Os periodistas da minha geração, bem como os políticos de épocas passadas, lembram-se que Juscelino, a simpatia em pessoa, fechou carranca, que não era de seu hábito, contra o FMI, e rompeu relações com essa instituição, criada por Lord Keynes, em 1944, para enfrentar, com o apoio financeiro dos Estados Unidos, a catástrofe da guerra, que terminaria logo depois. Evidentemente, as esquerdas da época aplaudiram o risonho Juscelino mas o Brasil, pouco tempo depois, reatava relações com o FMI, e viveram muito bem até há pouco.
Agora, diga-se como no interior, as coisas mudaram, e Lula sente-se suficientemente forte para renunciar a qualquer relação com o FMI, ao qual, segundo o título de um dos jornais de grande circulação, vota o maior desprezo.
Lula considera que o Brasil está rompendo a casa dos 5% de crescimento do PIB e que o Brasil, em breve, será atraído para a órbita dos grandes deste mundo, os G-8, os países mais ricos da terra.
Em desafio por uma aposta. Preferimos ficar na hipótese de desafio, pois o presidente Lula não tem conhecimento das complicadas relações entre os países e o FMI, e pode encontrar em seu caminho uma armadilha da qual será difícil safar-se. Como o presidente está demonstrando, ele parte para o desafio.
Lula lembra, neste momento e em face do FMI, ao qual vai desafiar ou já está desafiando - lembra, é bom insistir - o sábio padre Antonio Vieira, que dizia: "Nada justifica mais as atitudes do que o subir e o descer na vida, evidentemente". O subir sobe, também, à cabeça, é inebriante, e o descer é como um purgativo, rebaixando o ser humano. Lula está entrando cada vez mais, pelo que se observa, na área do orgulho, na fase de quem se crê o líder mundial dos emergentes, o líder de um mundo que só tem uma potência a lhe fazer face, os Estados Unidos.
É um defeito típico dos seres humanos, fortalecido pela parte da mídia que elogia a arrecadação, que não poupa palavras para elogiar o antigo torneiro mecânico, bem suscetível de mostrar-se um mosqueteiro, como os de Dumas, do velho estilo dos folhetins.
O Brasil é uma nação que cresce, sem dúvida.

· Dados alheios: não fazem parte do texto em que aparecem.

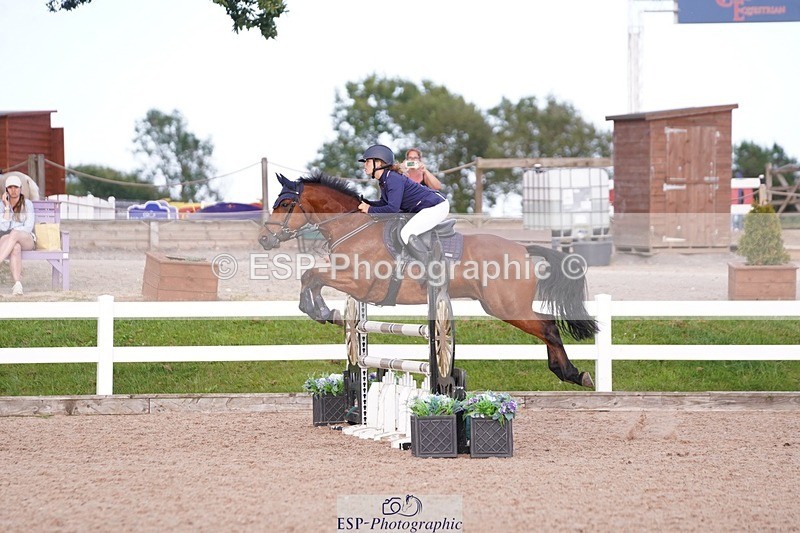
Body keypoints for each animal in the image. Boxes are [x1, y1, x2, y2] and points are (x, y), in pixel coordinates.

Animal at [259, 172, 597, 389]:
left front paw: (320, 311)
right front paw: (324, 312)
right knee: (547, 325)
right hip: (503, 306)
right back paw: (567, 373)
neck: (351, 227)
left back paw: (572, 373)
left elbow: (312, 275)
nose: (264, 239)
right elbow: (311, 277)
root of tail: (523, 249)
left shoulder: (360, 284)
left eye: (285, 204)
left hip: (506, 306)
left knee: (548, 327)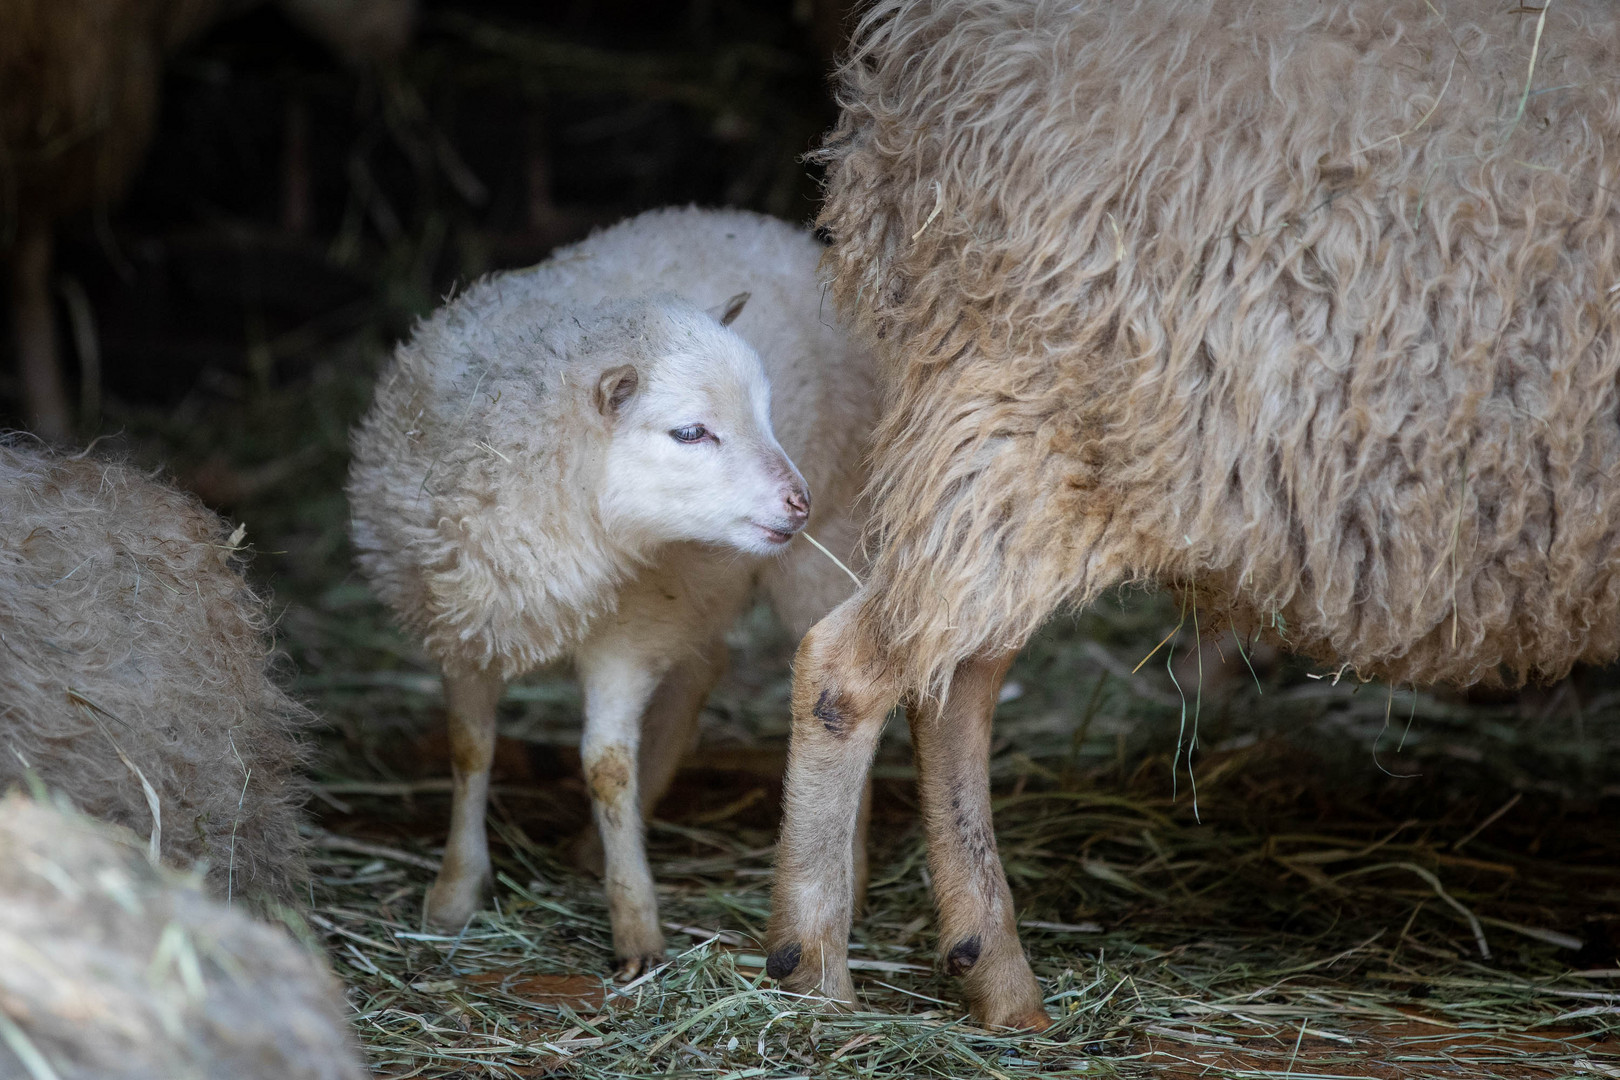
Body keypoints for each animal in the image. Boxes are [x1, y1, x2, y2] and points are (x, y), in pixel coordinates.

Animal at [349, 204, 881, 977]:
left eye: (766, 410)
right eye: (690, 432)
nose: (797, 503)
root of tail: (765, 226)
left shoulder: (626, 635)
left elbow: (605, 767)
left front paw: (635, 924)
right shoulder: (467, 625)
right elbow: (469, 748)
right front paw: (453, 891)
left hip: (826, 553)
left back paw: (854, 872)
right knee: (703, 669)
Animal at [764, 0, 1620, 1029]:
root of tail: (915, 76)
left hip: (1025, 438)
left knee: (950, 677)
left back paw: (993, 975)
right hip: (1038, 407)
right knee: (852, 666)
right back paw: (818, 972)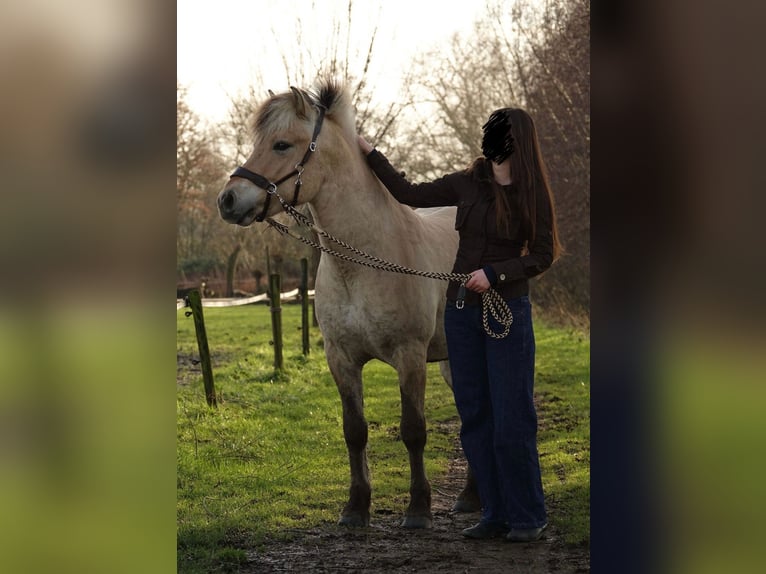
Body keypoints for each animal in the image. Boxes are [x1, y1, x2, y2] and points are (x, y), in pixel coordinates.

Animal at [217, 79, 479, 528]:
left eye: (282, 144)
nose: (228, 199)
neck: (363, 263)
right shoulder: (340, 358)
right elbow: (354, 431)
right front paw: (356, 508)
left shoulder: (410, 356)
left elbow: (414, 430)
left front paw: (418, 509)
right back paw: (469, 497)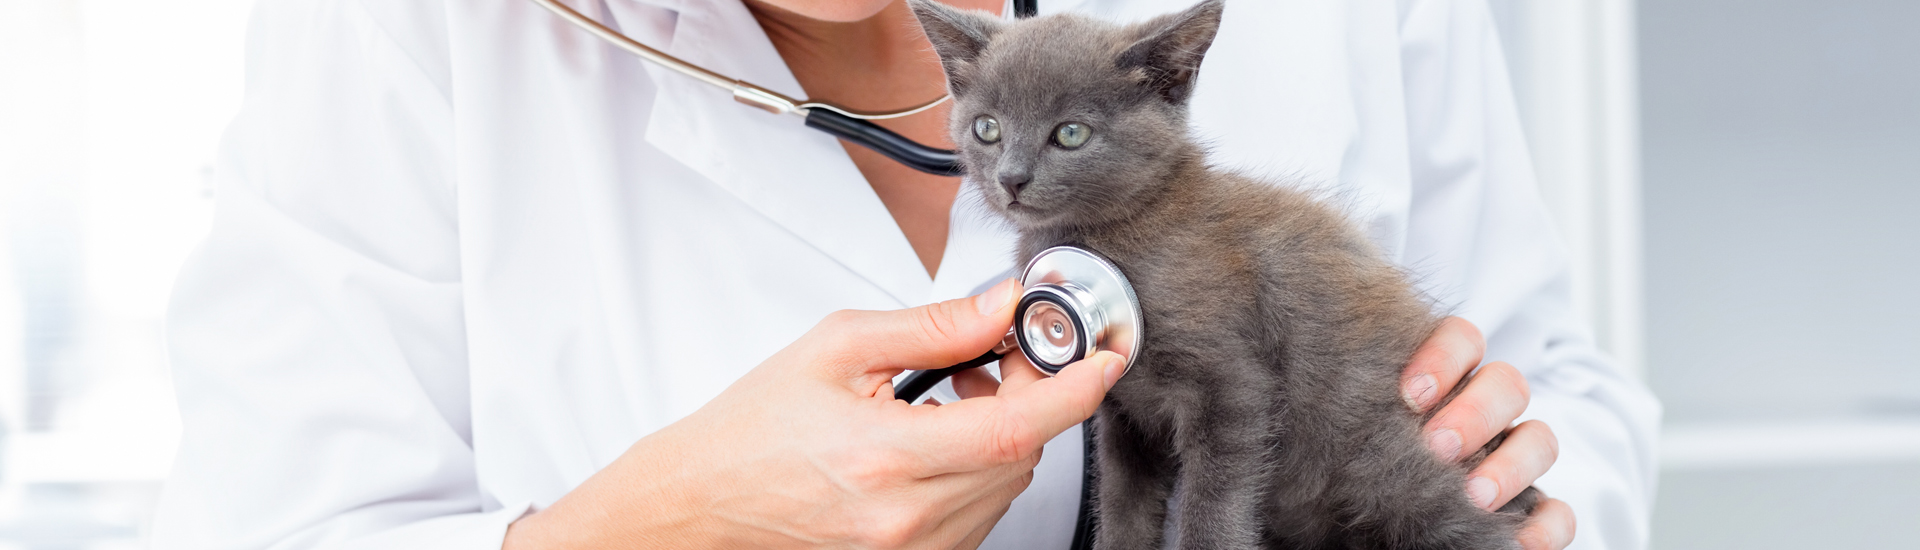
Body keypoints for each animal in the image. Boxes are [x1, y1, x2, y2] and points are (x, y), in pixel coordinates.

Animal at [910, 1, 1543, 550]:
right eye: (987, 128)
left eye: (1070, 133)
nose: (1012, 178)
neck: (1115, 239)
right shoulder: (1124, 410)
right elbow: (1124, 502)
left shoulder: (1233, 387)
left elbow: (1214, 500)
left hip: (1400, 469)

Não cresceu durante o tempo dos maus governos, que os tivemos e vários. Mas ainda não é uma potência. Poderia vir a sê-lo e integrar o pequeno circulo dos G-8, que dispõem de exércitos bem equipados, navios de guerra, submarinos, porta-aviões, e por aí vai. Quem acompanha a evolução do Brasil, diante destas considerações, sacadas da realidade, dá razão aos nossos argumentos. Mas a realidade é que temos, ainda, um longo caminho a percorrer e provavelmente o bem humorado presidente da República não tenha tempo para nos ver no pináculo das nações altamente industrializadas.

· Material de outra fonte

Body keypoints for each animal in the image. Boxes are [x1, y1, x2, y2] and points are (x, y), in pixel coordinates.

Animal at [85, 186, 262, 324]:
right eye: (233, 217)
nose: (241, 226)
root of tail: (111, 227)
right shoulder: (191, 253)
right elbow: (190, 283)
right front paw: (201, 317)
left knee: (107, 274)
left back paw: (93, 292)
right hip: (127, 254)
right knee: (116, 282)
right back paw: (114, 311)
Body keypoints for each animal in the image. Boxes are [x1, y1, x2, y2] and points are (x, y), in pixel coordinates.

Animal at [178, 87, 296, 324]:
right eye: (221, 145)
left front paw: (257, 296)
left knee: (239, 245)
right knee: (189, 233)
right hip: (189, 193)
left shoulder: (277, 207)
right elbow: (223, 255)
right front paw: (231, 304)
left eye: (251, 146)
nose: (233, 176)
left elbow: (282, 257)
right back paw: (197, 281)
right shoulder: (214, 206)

Dispomos, sem dúvida, dos fatores que destacam uma das outras nações. A França já foi uma potência que deu grandeza a Napoleão, tanta e tão grande que ele ousou invadir a Rússia, contra fatores desfavoráveis, e o que lhe aconteceu foi a derrota, acompanhada das patas de seus cavalos, na retirada oprobriosa da última frustrada tentativa. Foi o grande erro do corso, cuja estrela brilhou tanto que o levou, em 1804, a fundar um império, o império que perderia sua condição em 1815.

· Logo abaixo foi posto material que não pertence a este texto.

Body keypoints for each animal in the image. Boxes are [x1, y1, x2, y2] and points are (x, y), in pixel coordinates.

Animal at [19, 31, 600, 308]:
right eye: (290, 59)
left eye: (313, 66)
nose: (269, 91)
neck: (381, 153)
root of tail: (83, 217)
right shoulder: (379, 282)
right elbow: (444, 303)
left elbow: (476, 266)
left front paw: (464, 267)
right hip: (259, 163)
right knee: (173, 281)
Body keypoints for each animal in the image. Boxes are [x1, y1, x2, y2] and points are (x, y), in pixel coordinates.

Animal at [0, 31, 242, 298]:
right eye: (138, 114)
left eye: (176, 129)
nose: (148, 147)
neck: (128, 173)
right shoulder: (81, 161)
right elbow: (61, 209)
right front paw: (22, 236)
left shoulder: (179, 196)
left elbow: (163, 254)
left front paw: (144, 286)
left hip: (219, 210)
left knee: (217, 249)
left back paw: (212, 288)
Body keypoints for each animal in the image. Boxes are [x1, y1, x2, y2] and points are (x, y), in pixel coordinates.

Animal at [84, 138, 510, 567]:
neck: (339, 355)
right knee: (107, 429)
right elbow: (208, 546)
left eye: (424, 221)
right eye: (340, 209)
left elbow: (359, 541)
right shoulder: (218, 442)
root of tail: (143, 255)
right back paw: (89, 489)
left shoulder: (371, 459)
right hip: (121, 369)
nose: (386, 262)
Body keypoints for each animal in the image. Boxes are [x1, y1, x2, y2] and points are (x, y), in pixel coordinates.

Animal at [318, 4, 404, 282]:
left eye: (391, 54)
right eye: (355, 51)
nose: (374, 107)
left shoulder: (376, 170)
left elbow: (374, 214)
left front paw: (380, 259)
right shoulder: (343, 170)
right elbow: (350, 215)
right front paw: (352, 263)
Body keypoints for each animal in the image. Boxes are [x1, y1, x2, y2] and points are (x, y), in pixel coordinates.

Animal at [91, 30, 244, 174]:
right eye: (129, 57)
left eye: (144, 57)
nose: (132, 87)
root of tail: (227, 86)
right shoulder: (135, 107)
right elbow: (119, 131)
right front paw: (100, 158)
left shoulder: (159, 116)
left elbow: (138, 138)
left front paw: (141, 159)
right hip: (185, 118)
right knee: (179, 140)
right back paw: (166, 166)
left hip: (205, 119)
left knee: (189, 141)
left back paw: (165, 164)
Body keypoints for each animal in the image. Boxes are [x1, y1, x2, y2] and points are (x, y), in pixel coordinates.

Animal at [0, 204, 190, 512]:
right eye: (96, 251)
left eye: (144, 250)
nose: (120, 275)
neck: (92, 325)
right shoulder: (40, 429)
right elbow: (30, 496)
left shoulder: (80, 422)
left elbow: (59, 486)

Entre as nações e com elas, umas contra outras ou a favor. A história está cheia de exemplos. O nosso seria um dos milhares. Daí, a necessidade de prudência pelo presidente, hoje com a estrela luminosa.
Voltemos ao FMI, órgão criado por Lord Kleynes: não é nenhum bicho papão. O Brasil lhe deve, moral e financeiramente muito. Deve tratá-lo como amigo, embora, como dizia Gilberto Amado, as nações não têm amigos, mas interesses. O FMI, no entanto, tem querido ser amigo do Brasil, como de outras nações. Cultivemos a amizade e tiremos dela o proveito que é, de resto, exatamente o que a instituição de ajuda financeira quer de nós.